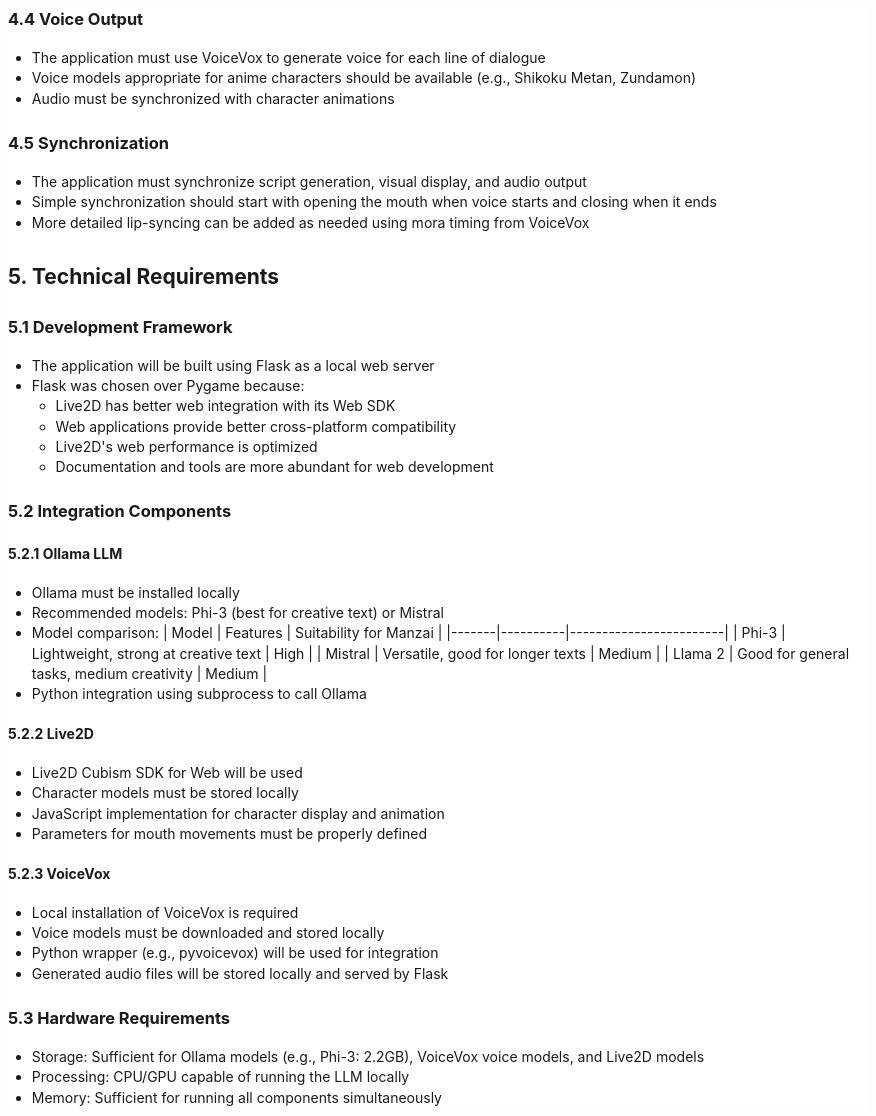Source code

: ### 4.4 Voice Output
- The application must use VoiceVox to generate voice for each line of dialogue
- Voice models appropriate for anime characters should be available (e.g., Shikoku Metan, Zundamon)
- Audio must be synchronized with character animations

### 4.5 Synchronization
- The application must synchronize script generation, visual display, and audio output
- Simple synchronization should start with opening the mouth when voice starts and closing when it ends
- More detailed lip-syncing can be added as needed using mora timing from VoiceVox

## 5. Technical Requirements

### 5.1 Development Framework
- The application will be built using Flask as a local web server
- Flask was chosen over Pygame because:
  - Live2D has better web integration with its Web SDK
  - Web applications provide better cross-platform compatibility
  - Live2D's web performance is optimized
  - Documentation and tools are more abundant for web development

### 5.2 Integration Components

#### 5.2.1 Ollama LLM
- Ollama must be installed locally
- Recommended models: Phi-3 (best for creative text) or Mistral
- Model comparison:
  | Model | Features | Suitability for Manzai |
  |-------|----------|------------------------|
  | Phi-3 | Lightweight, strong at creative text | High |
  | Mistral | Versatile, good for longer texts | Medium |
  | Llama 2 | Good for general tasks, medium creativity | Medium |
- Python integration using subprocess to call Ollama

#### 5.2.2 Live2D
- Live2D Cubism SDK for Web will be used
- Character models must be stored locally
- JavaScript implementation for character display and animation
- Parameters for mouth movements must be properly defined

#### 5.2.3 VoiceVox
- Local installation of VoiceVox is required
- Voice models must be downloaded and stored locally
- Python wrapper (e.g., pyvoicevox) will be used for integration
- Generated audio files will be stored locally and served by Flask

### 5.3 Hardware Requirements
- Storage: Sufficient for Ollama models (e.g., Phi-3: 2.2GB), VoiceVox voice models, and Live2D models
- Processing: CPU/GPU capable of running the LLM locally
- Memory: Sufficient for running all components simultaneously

## PROBLEM REQUIREMENTS
Go through the listing above and write out exactly the lines starting with the one holding "text | High |" and running through the one holding "- Python integration", ends included, and no others.

## ANSWER FOR THIS EXERCISE
  | Phi-3 | Lightweight, strong at creative text | High |
  | Mistral | Versatile, good for longer texts | Medium |
  | Llama 2 | Good for general tasks, medium creativity | Medium |
- Python integration using subprocess to call Ollama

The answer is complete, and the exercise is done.